Earlier, I have created an ingestion service with the concept of master and slave lambdas. Master lambda is invoked in response to S3 events and will read csv file from S3 and will create chunks. Later, master lambda will invoke multiple slave lambdas asynchronoulsy. Each slave lambas will process these chunks of data and finally put into DynamoDB.

Here, I am able to invoke multiple instances of slave lambdas and achieve paralleism

Later, I read about Step Function(SF) which orchestrate multiple AWS services to accomplish task. Now, I am thinking to redesign my ingestion service with the SF. With the help of Map state, it is very convenient to achieve paralleism :https://aws.amazon.com/blogs/aws/new-step-functions-support-for-dynamic-parallelism/ But I am not sure how useful it will be since this is new feature and is tightly coupled.
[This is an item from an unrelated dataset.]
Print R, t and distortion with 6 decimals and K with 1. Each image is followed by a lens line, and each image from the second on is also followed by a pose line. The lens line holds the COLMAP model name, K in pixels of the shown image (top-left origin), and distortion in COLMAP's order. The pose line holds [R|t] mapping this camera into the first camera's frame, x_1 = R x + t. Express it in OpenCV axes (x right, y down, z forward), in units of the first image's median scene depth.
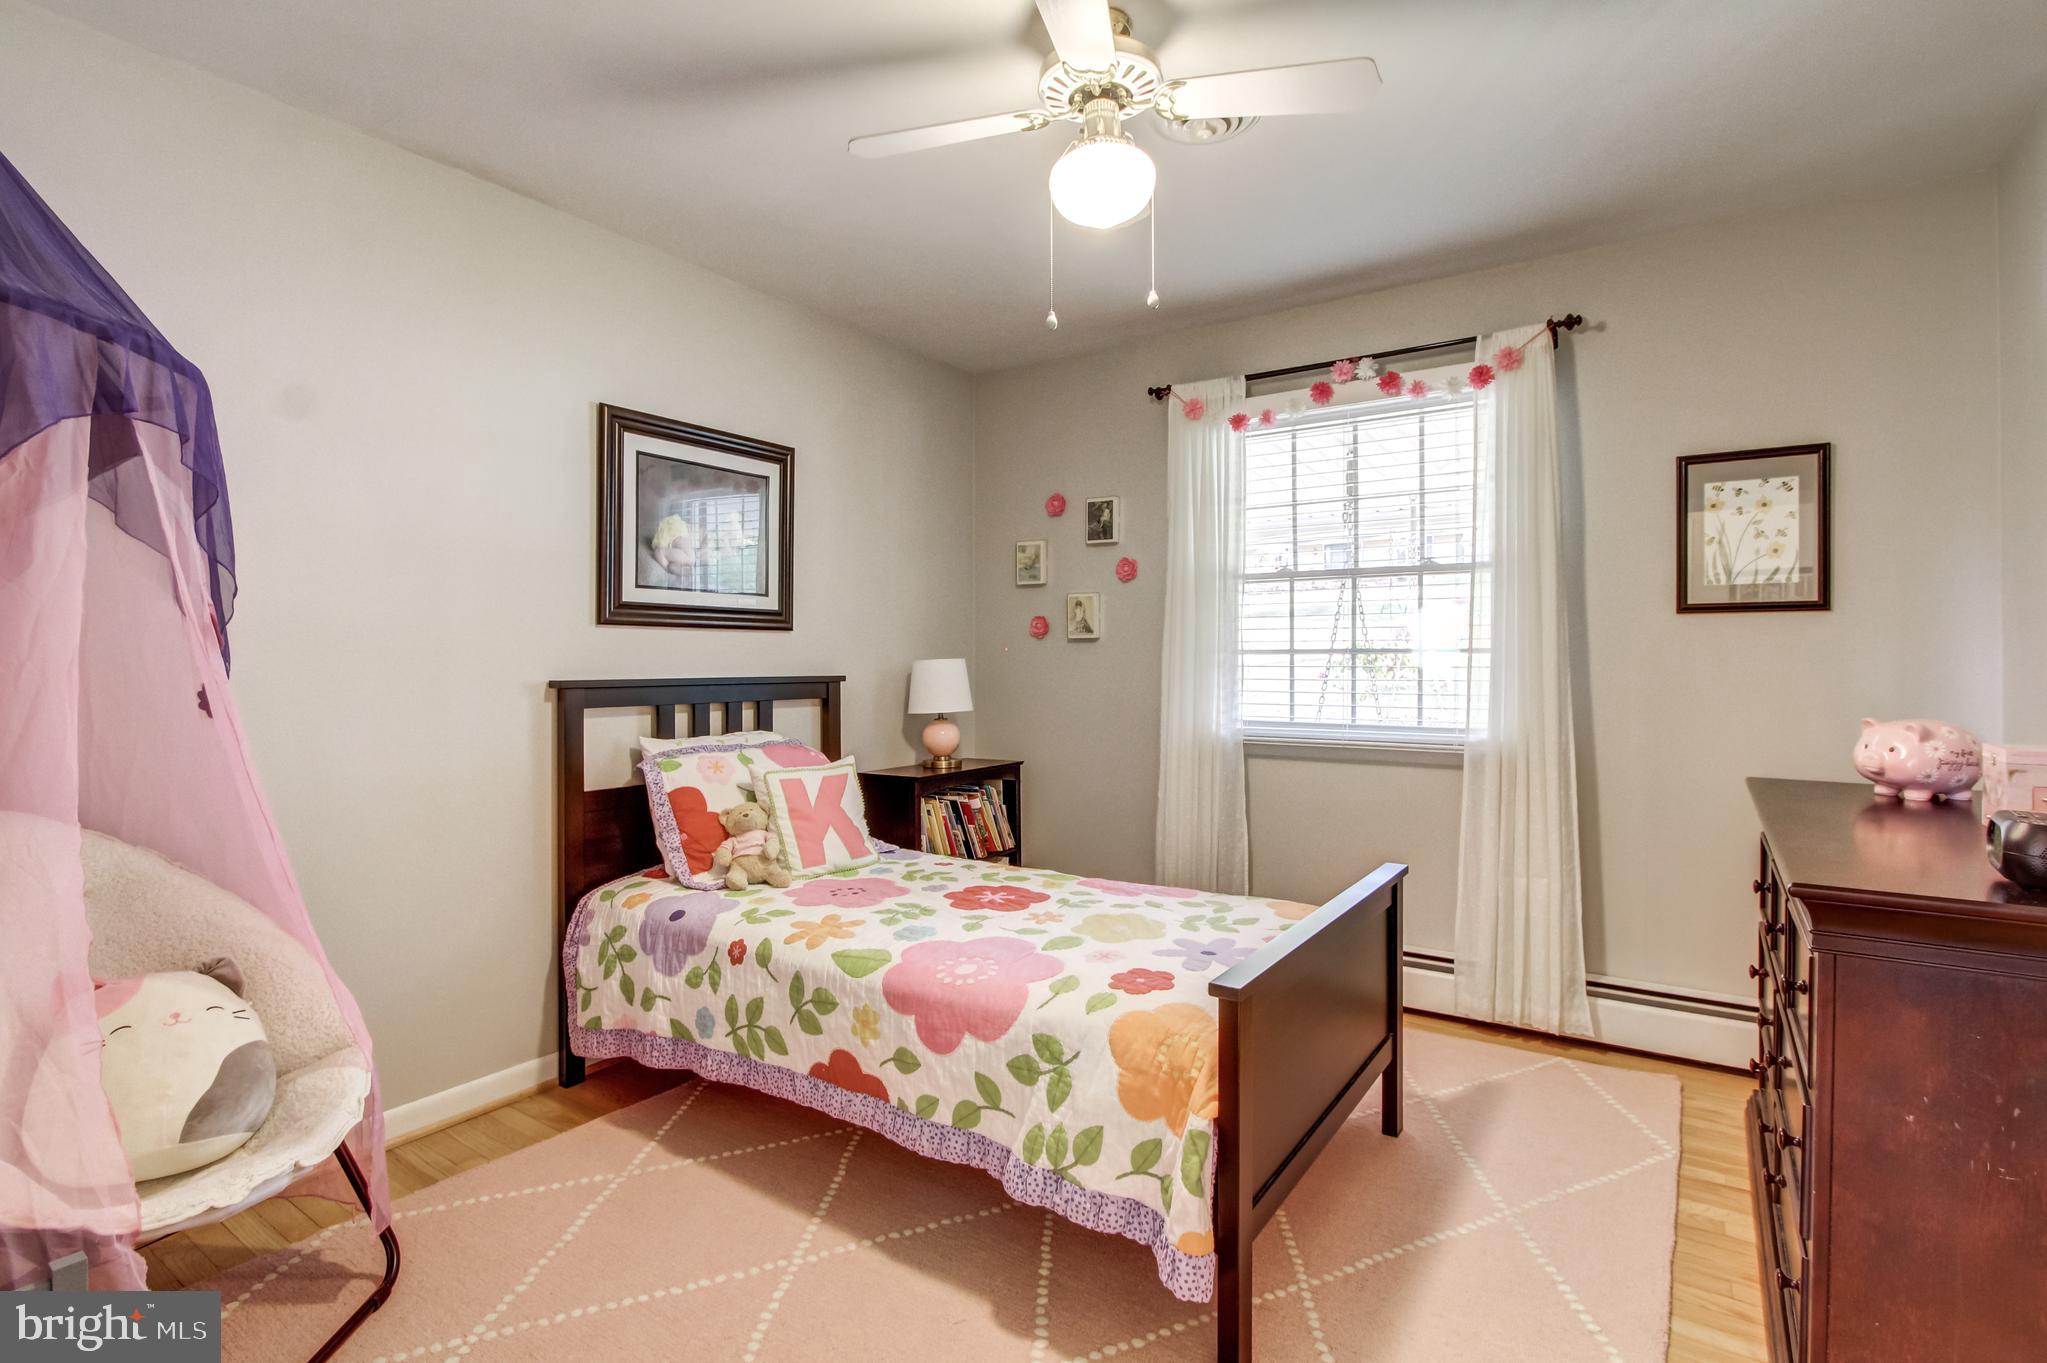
lens RADIAL K [[962.9, 0, 1026.0], [0, 962.9, 669.3], [0, 0, 1]] dist [-0.018917, 0.001922]
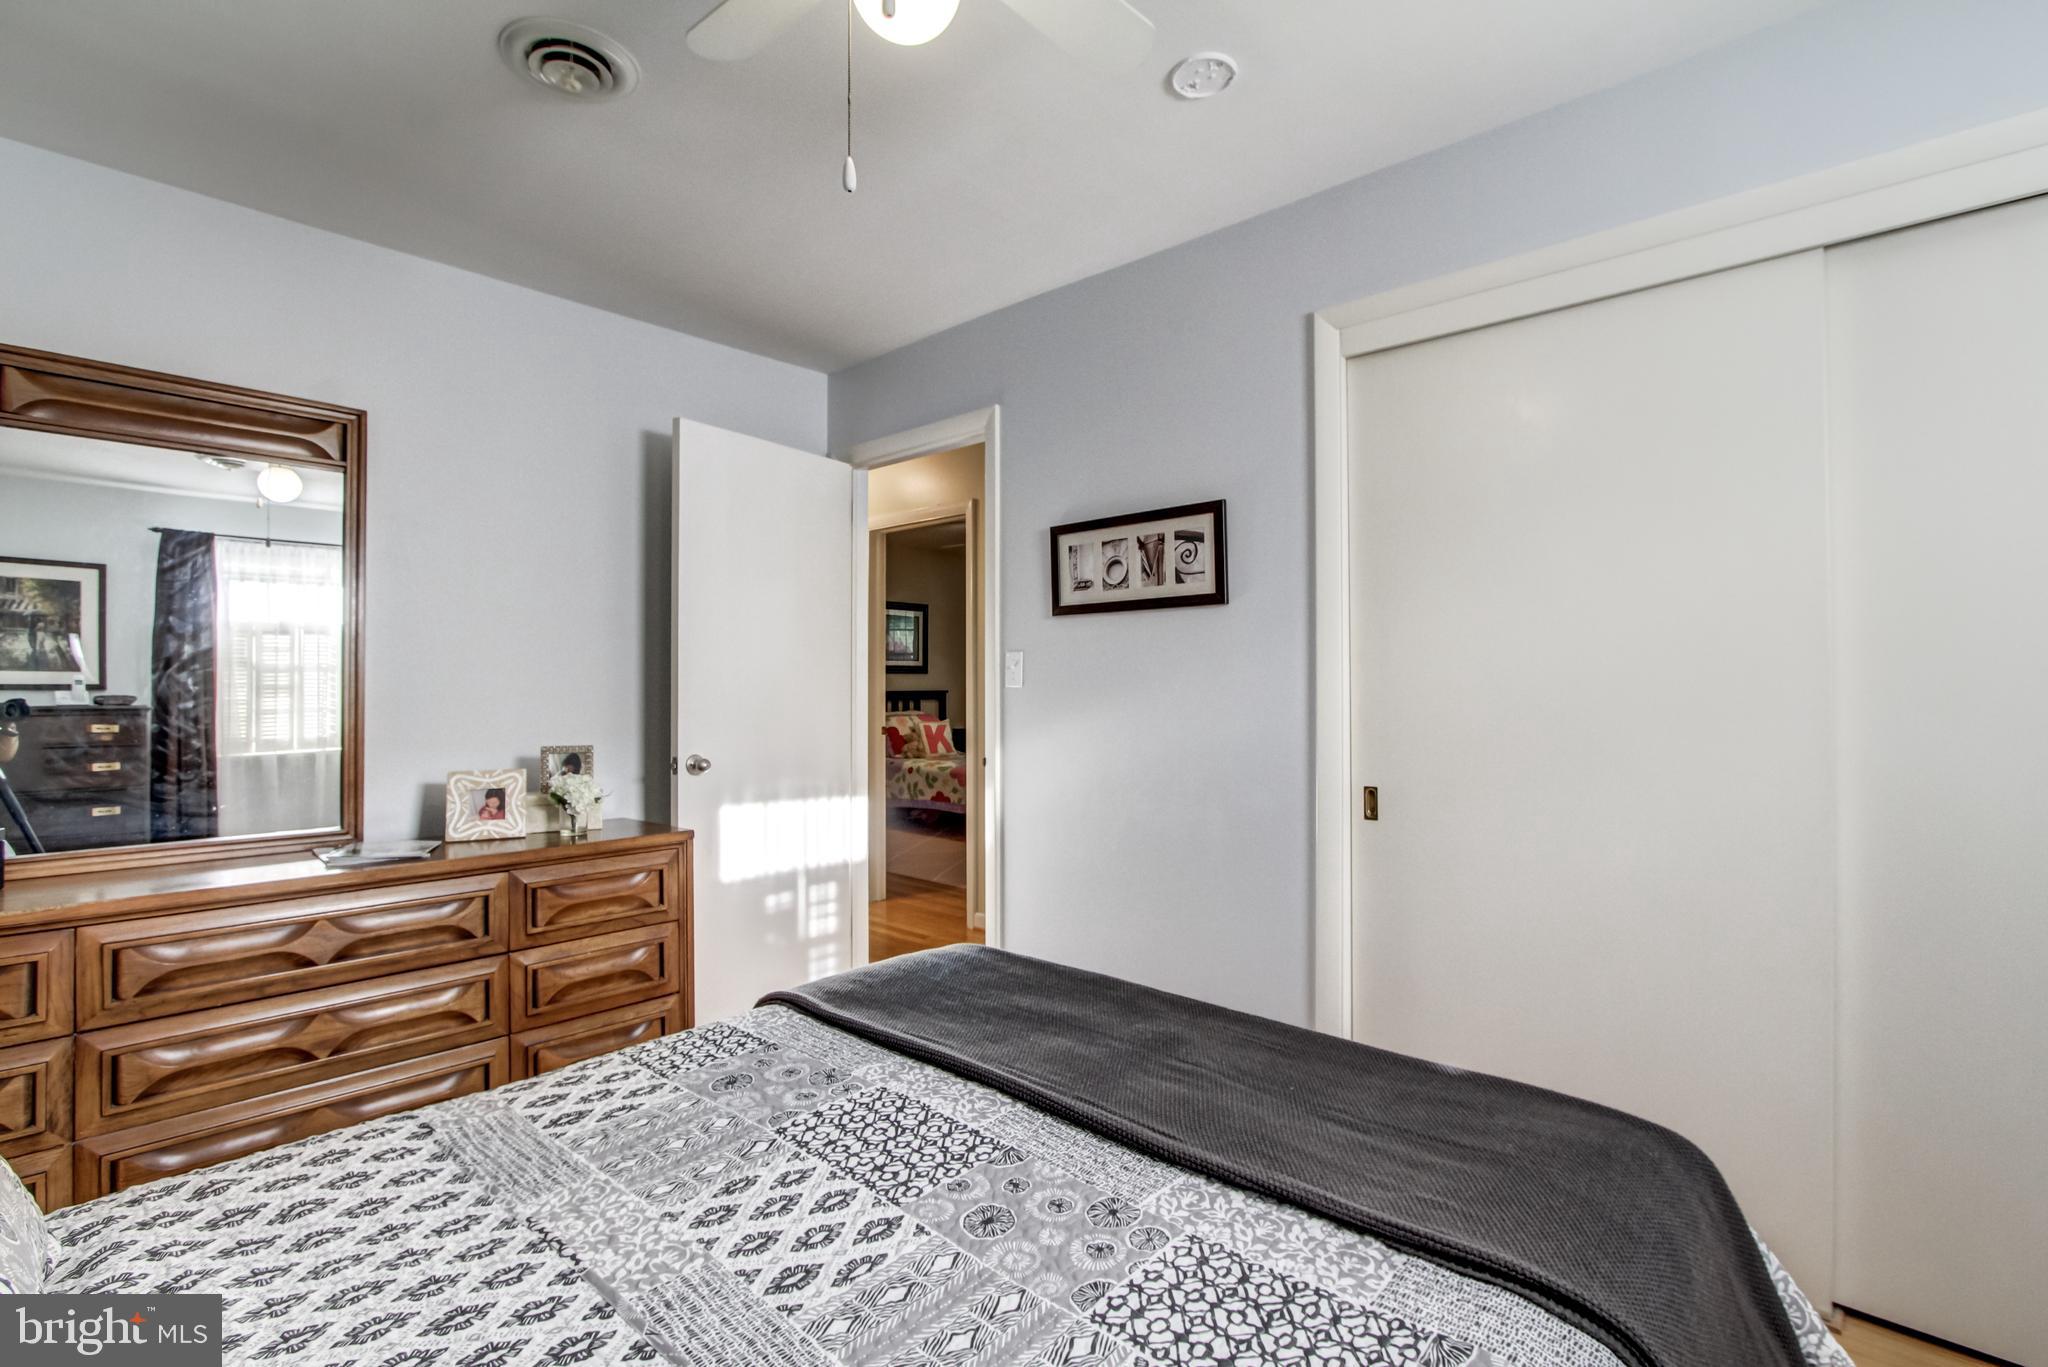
lens RADIAL K [[963.4, 0, 1021.9], [0, 963.4, 683.2], [0, 0, 1]] dist [-0.018917, 0.001922]
pose [[0.988465, -0.003193, -0.151413, 0.446409], [0.001689, 0.999948, -0.010061, 0.015400], [0.151437, 0.009689, 0.988419, -1.703634]]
Any suggestion how to achieve this and or any other alternative approach with respect to SF

1

1 Answers

0
votes

first of all, I like your approach of creating different Master/Slave lambdas: a common mistake is to try to make a unique "recursive" function that does both chunking and loading based on the input event. This seems to be ok at first but can lead to infinite loops and expensive bills.

TL;DR I think there is nothing wrong with your approach and I would stick with it.
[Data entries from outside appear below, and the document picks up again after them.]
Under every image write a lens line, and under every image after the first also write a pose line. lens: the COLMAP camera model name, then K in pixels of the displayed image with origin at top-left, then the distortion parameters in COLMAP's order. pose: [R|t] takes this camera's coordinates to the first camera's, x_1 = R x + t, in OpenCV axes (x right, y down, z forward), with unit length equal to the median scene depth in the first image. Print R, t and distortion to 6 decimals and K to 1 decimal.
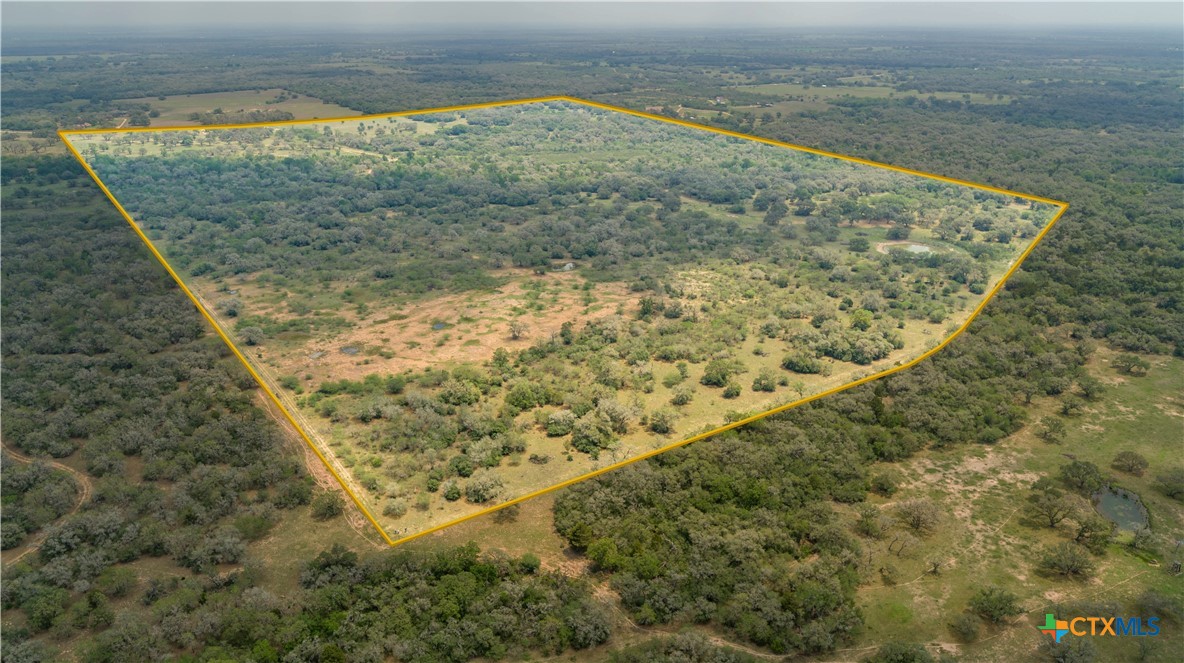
lens RADIAL K [[812.6, 0, 595.9], [0, 812.6, 327.0], [0, 0, 1]] dist [-0.000426, 0.000332]
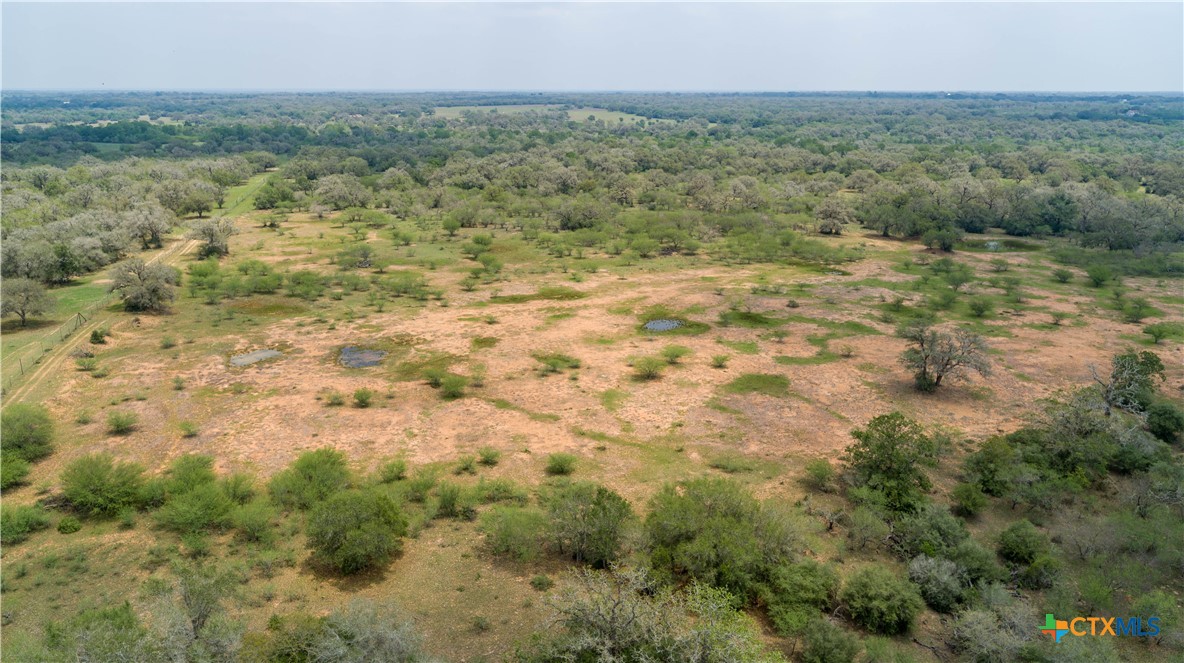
lens RADIAL K [[812.6, 0, 595.9], [0, 812.6, 327.0], [0, 0, 1]] dist [-0.000426, 0.000332]
pose [[0.936660, 0.102011, -0.335054, -0.107004], [-0.128552, 0.990008, -0.057956, 0.021832], [0.325794, 0.097357, 0.940415, 0.675476]]
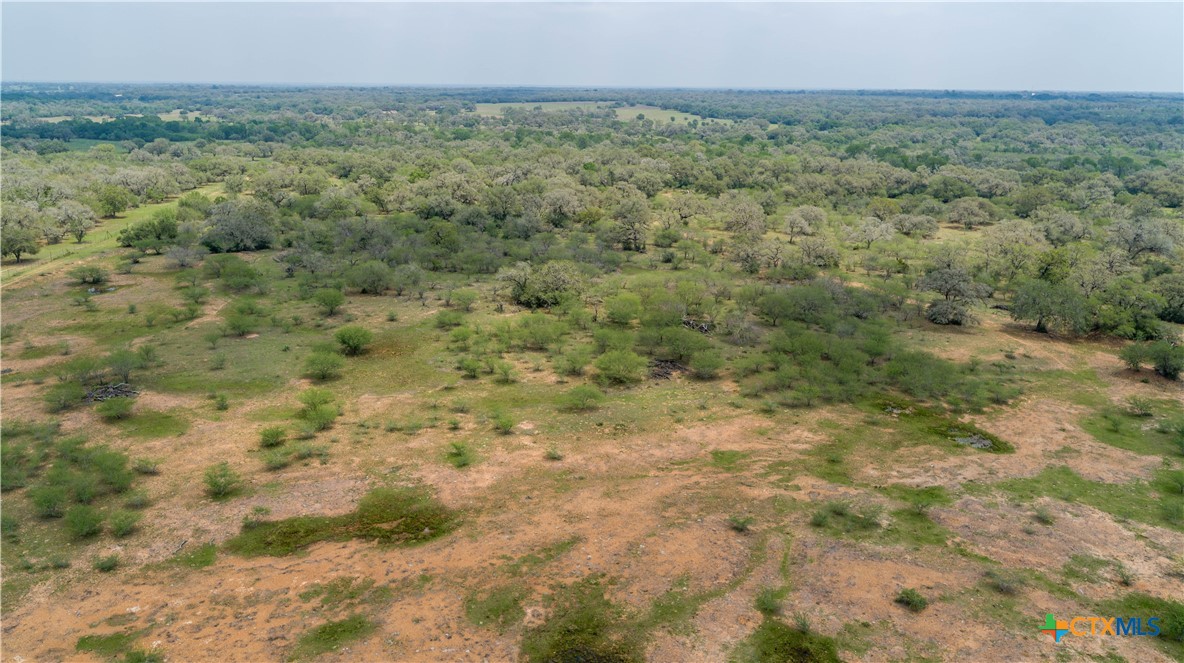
lens RADIAL K [[812.6, 0, 595.9], [0, 812.6, 327.0], [0, 0, 1]] dist [-0.000426, 0.000332]
pose [[0.907744, 0.129610, -0.399002, -0.145222], [-0.160086, 0.986128, -0.043871, -0.051775], [0.387781, 0.103699, 0.915900, 0.869703]]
I add two unrelated thoughts on the subject:

  1. SFs get more values when you need to do something after the load to DynamoDB is done (e.g. if you want to delete all loaded items if a lambda goes wrong, or you want to log the total number of items added) or in the case you want to switch to a serial approach (e.g. to spare some WCU on your Dynamo Table).

  2. AWS Data Pipeline is a tool designed to perform ETL and supports workflow from S3 to DynamoDB. It's worth taking a look at it (in the official documentation you can find a tutorial for ingesting from S3 to DynamoDB).

The way you built the service seems fine to me and I wouldn't waste time changing it if you are happy with it: keep in mind the benefits of different designs but avoid over-optimize in the early stages.